There is a great deal of heart in this film. Emmet is made painfully aware of just how generic he is when his co-workers barely remember him after working with him for years. He resolves to be someone truly special, not just to save the world, but for his own sake as well. How Emmet does this and what “being special” actually means is the crux of the plot, leading to a very satisfying ending.
Also, Batman is in this. Yes, that Batman. And Superman. And Wonder Woman. Oh, and Green Lantern too.
And Abraham Lincoln, Han Solo, one of the Teenage Mutant Ninja Turtles and dozens of other familiar faces from pop culture, thanks to Lego holding the rights to a variety of licenses and properties across the entertainment spectrum.
If you ever wanted to see Superman team up with Shaquille O’Neal to battle an evil police force bent on stifling creativity, then you are a very strange person, and this movie is going to make you very happy.
There’s plenty of star power behind the scenes as well, and they all sound like they’re having a blast. Morgan Freeman pokes fun at his own sagely reputation as the wise old Vivitus; Will Ferrell’s Lord Business is a fascist with a sense of humor; Liam Neeson’s hilarious playing as Bad Cop and his counterpart Good Cop, and Will Arnet’s Batman parodies Christian Bale’s gravelly voice and somberness perfectly. Elizabeth Banks also shines as Wyldstyle, the spunky, sarcastic action girl who becomes Emmet’s love interest – too bad she’s already dating Batman.

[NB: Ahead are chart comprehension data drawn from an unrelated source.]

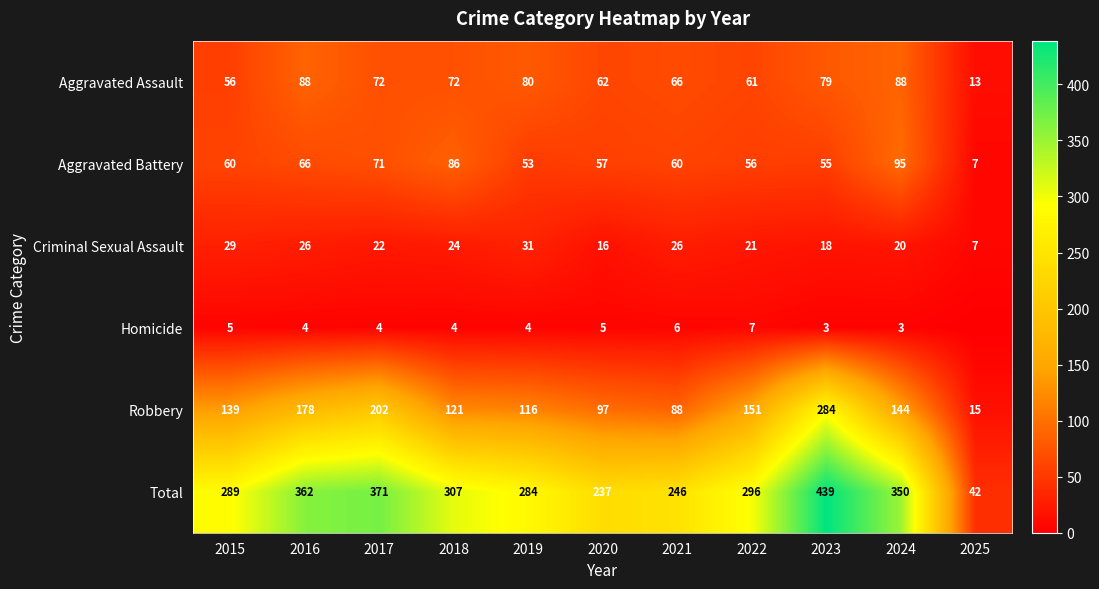

Read the Total value at 2023, to the nearest 10.

440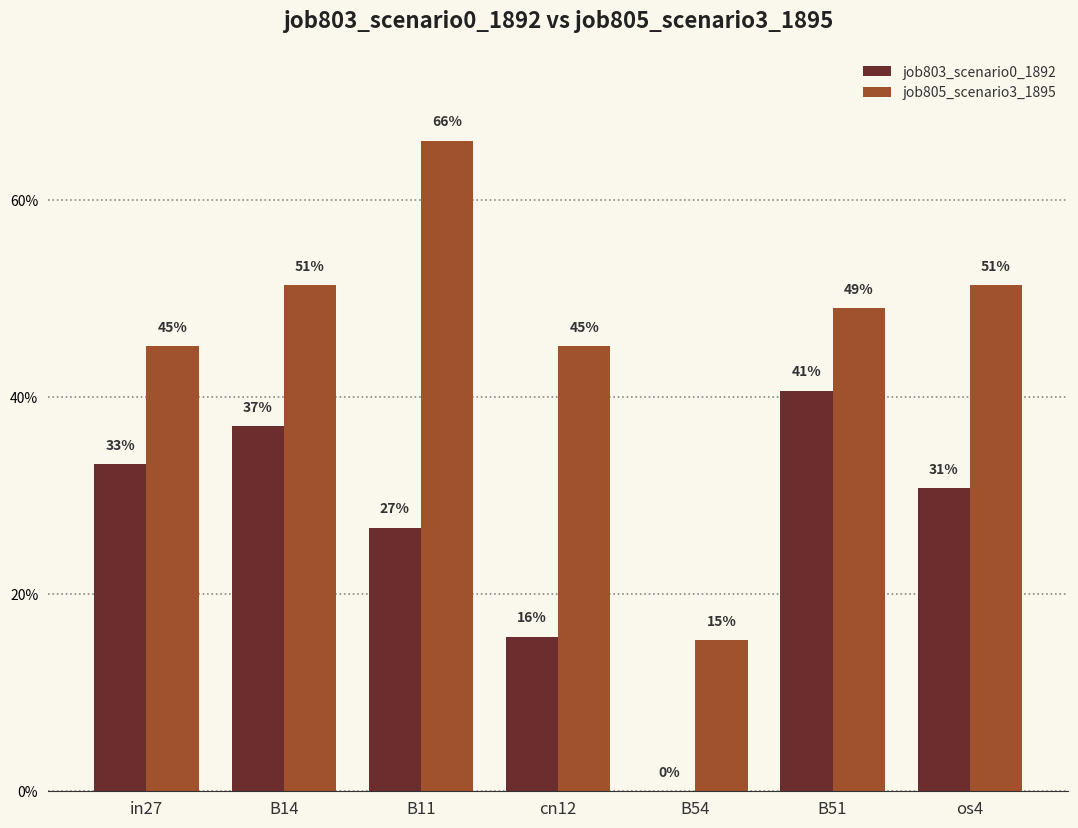

What is the value of the job805_scenario3_1895 bar at the 4th from the left?

0.5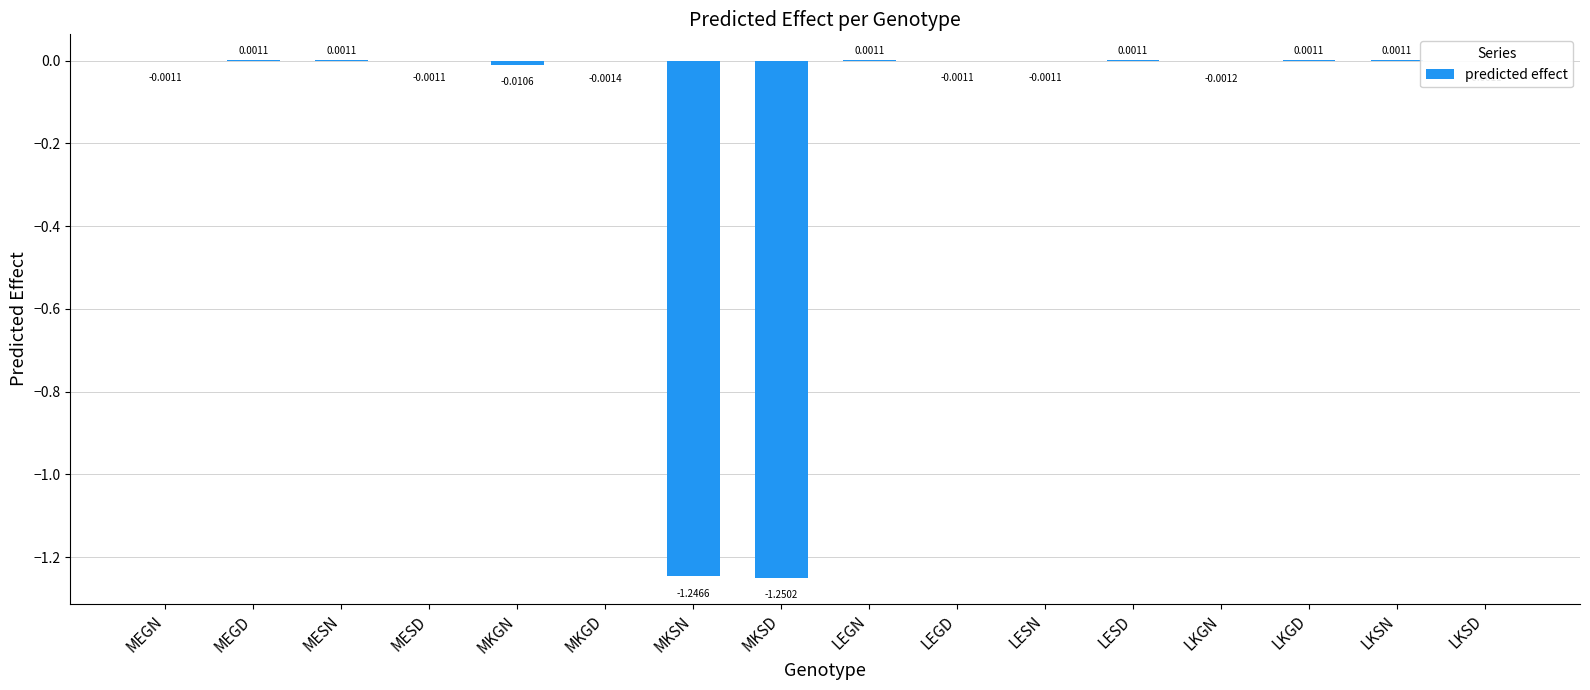

At which label does the data first exceed 0?

MEGD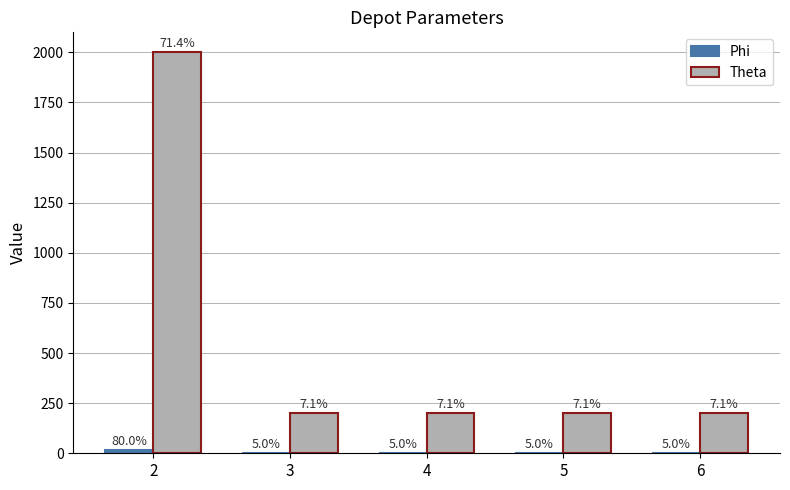

What is the sum of the Theta values at 4 and 2?

2200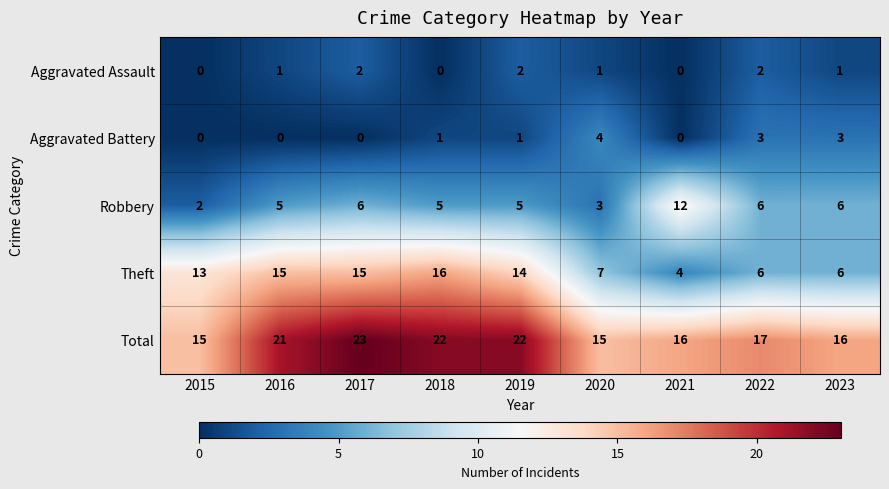

What is the difference between the Total values at 2017 and 2015?

8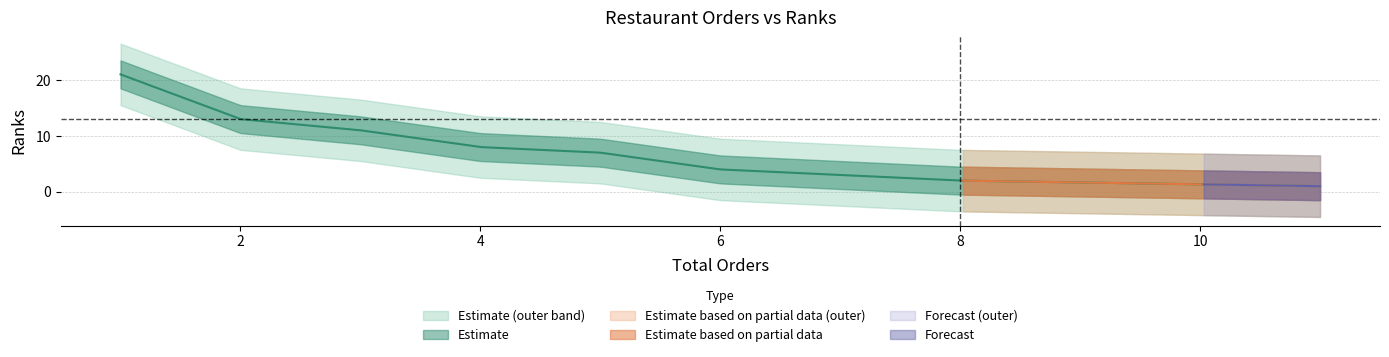

Does the chart display data point markers on the line(s)?

No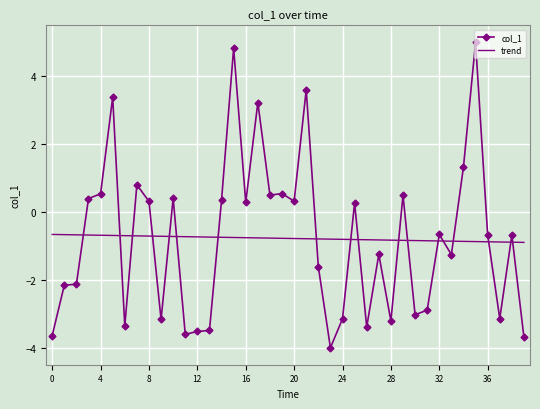

How many values in the col_1 series exceed 0?

18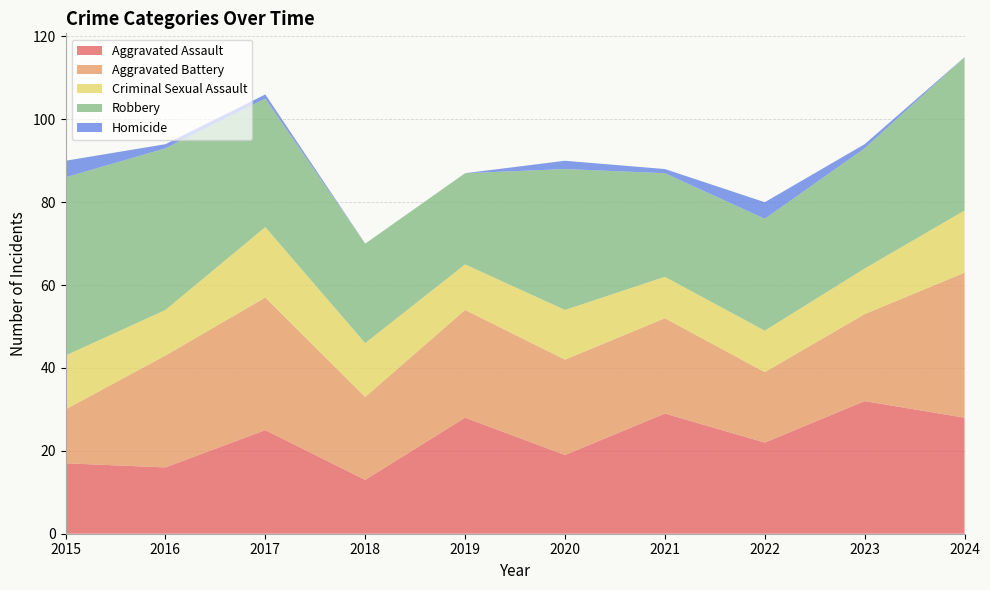

Reading left to right, transcribe all the data shown in this chart.

Aggravated Assault: 2015=17	2016=16	2017=25	2018=13	2019=28	2020=19	2021=29	2022=22	2023=32	2024=28
Aggravated Battery: 2015=13	2016=27	2017=32	2018=20	2019=26	2020=23	2021=23	2022=17	2023=21	2024=35
Criminal Sexual Assault: 2015=13	2016=11	2017=17	2018=13	2019=11	2020=12	2021=10	2022=10	2023=11	2024=15
Robbery: 2015=43	2016=39	2017=31	2018=24	2019=22	2020=34	2021=25	2022=27	2023=29	2024=37
Homicide: 2015=4	2016=1	2017=1	2018=0	2019=0	2020=2	2021=1	2022=4	2023=1	2024=0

Even though the animation wasn’t actually done with Legos, you’d never guess while watching the movie. The animation is computer-animated to look as much like stop motion as possible, making the whole film look like someone painstakingly moved each and every brick in every scene, without the decades of work that actually doing that would require.
The third act has a plot twist that many reviews and even more recent trailers for the movie have urged viewers not to spoil. Of course this review will be no exception, because that plot twist is one heck of a doozy that takes an already entertaining ride and gives it a much deeper meaning and surprising emotional depth, while simultaneously raising the stakes and dramatically altering the meaning of what came before. You’ll know it when you see it, and when you do it will blow your mind.
Make no mistake; “The Lego Movie” is meant to sell Legos. There’s no denying that. However, the subversive, somewhat surprising anti-conformity message still comes through strongly. It’s a message that perhaps only a company like Lego, which has always encouraged its customers to take their models apart and make their own, could pull off.
It’s a fun, entertaining romp that moves at a mile a minute, and well-worth seeing for anyone who’s ever been a fan of Legos or just good quality entertainment.